Stored dataset items:
____________________
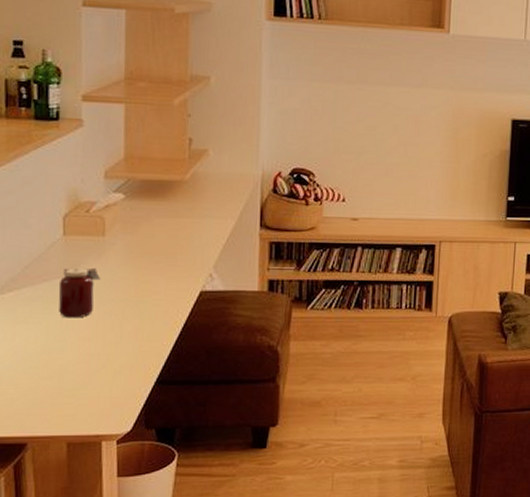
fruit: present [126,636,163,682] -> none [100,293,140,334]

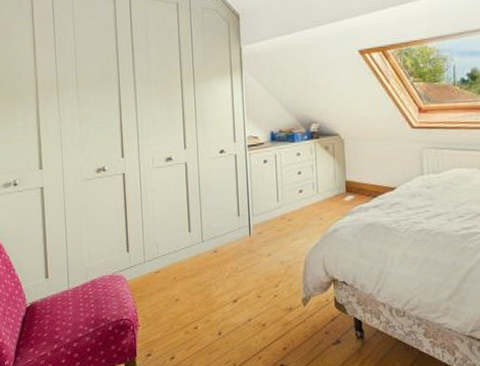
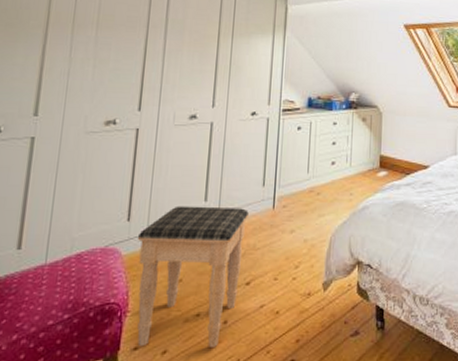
footstool: none [137,236,228,354] -> present [137,206,249,347]

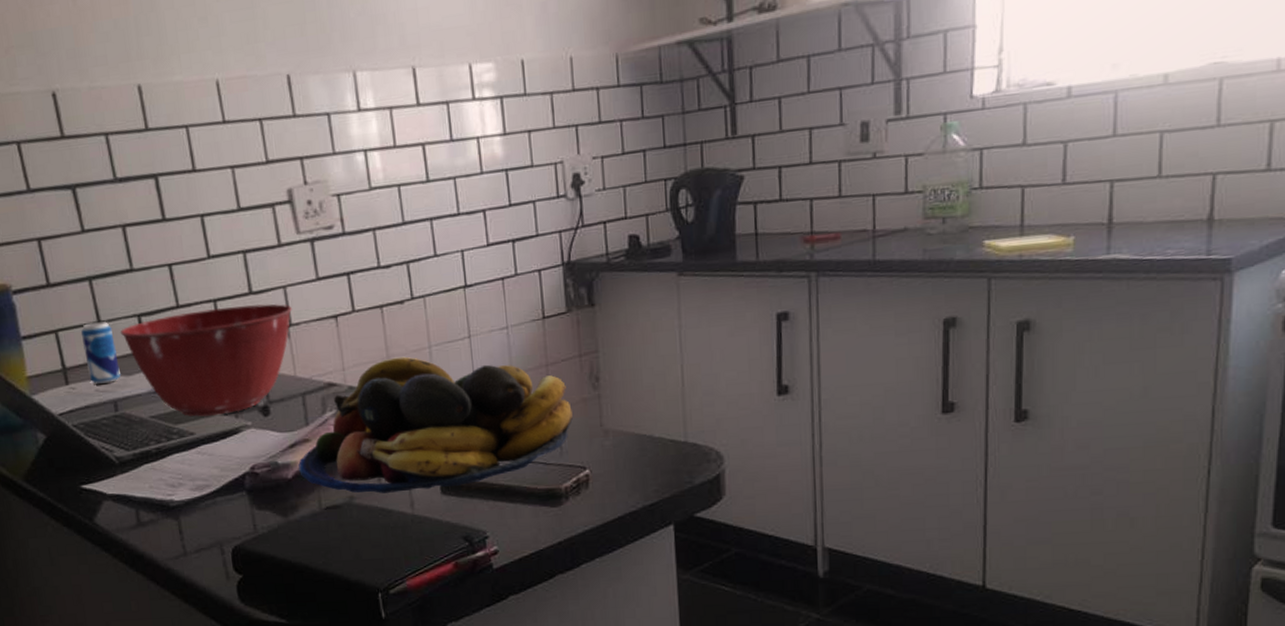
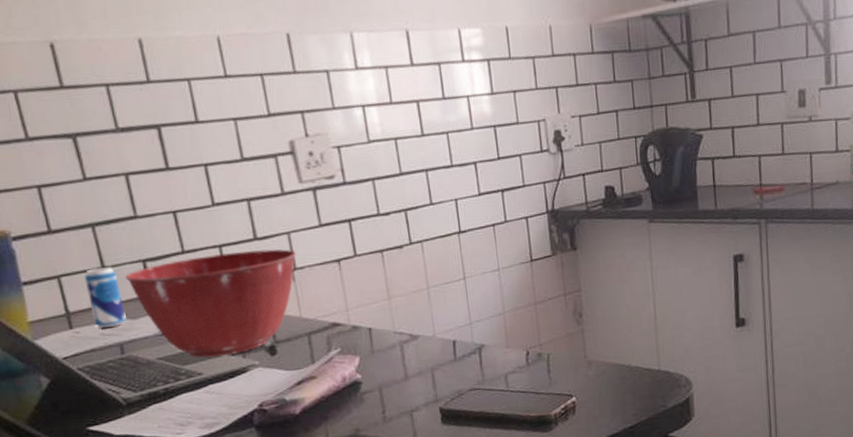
fruit bowl: present [298,356,573,493] -> none [306,297,560,425]

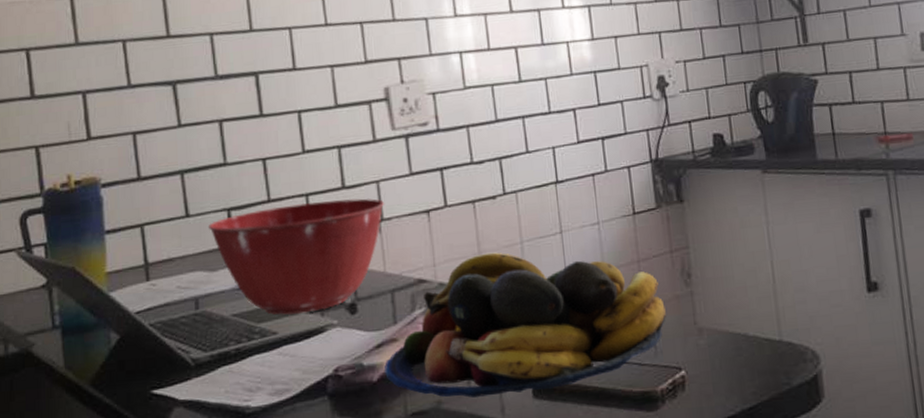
beverage can: present [84,267,127,328] -> none [167,215,205,280]
fruit bowl: none [306,297,560,425] -> present [385,252,666,398]

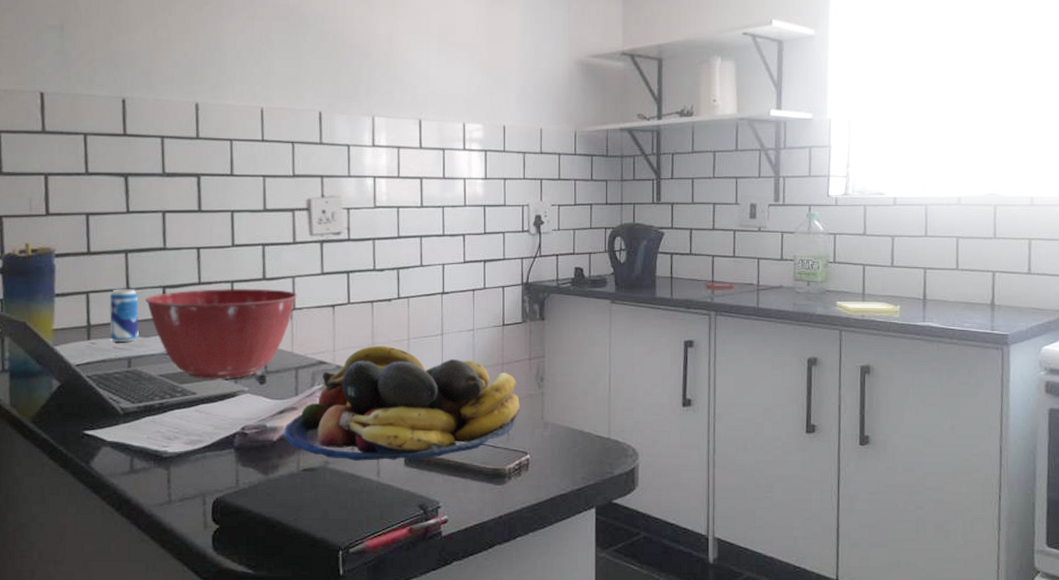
beverage can: none [167,215,205,280] -> present [109,289,139,342]

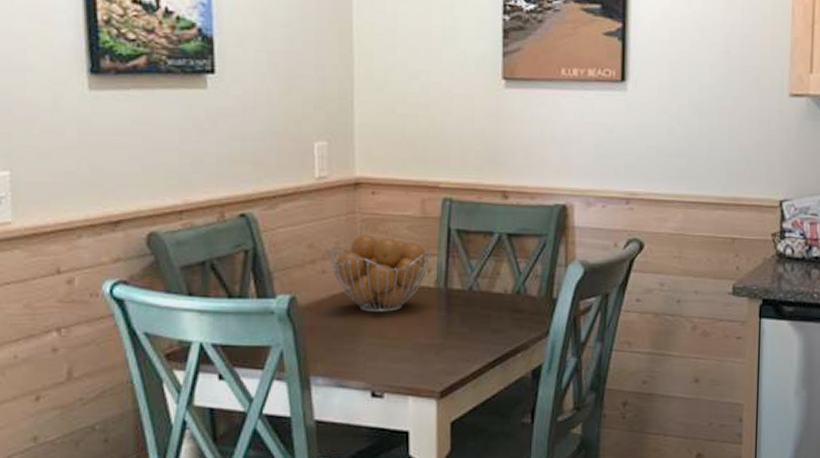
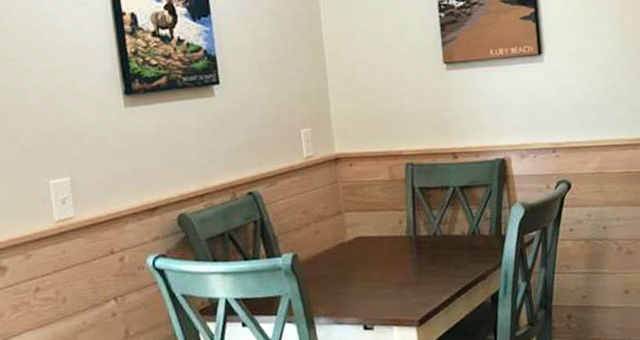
fruit basket: present [329,234,430,312] -> none [321,199,401,261]

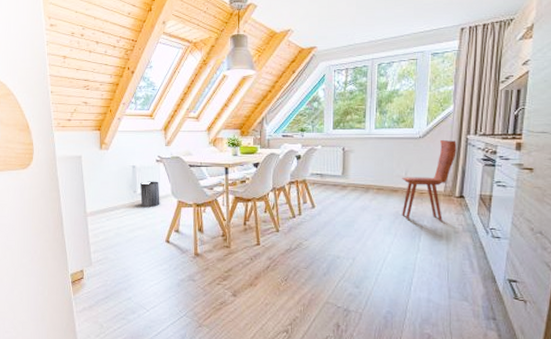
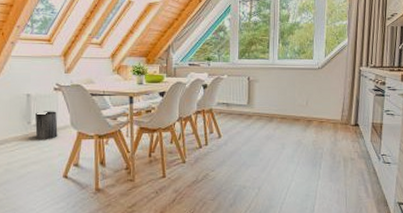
dining chair: present [402,140,456,221] -> none [303,71,351,149]

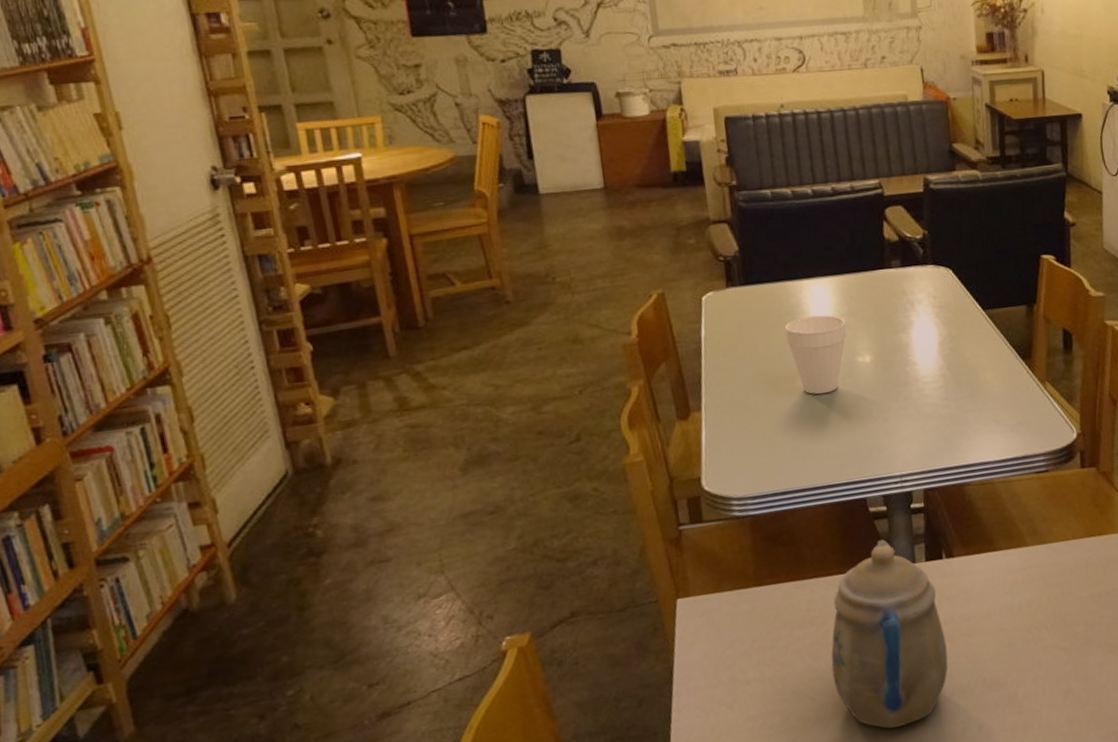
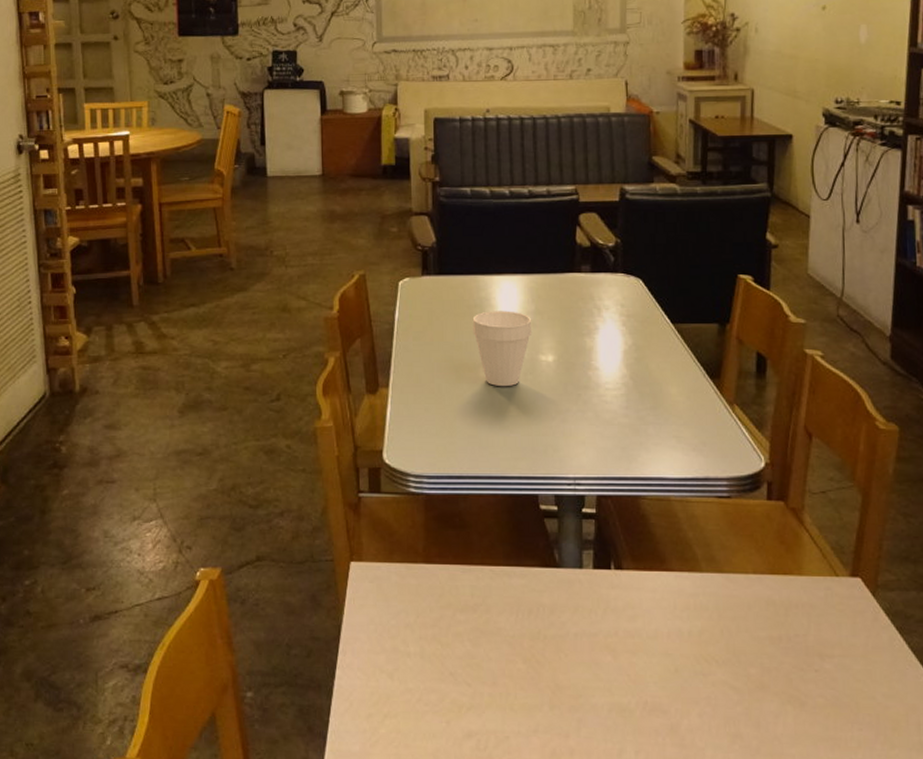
teapot: present [831,540,948,729] -> none [490,539,609,732]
____________________
### Assignment
Working from the entries above, return all lines that contain "fruit".

### Answer below
fruit: present [126,636,163,682] -> none [100,293,140,334]
fruit bowl: present [298,356,573,493] -> none [306,297,560,425]
fruit bowl: none [306,297,560,425] -> present [385,252,666,398]
fruit basket: present [329,234,430,312] -> none [321,199,401,261]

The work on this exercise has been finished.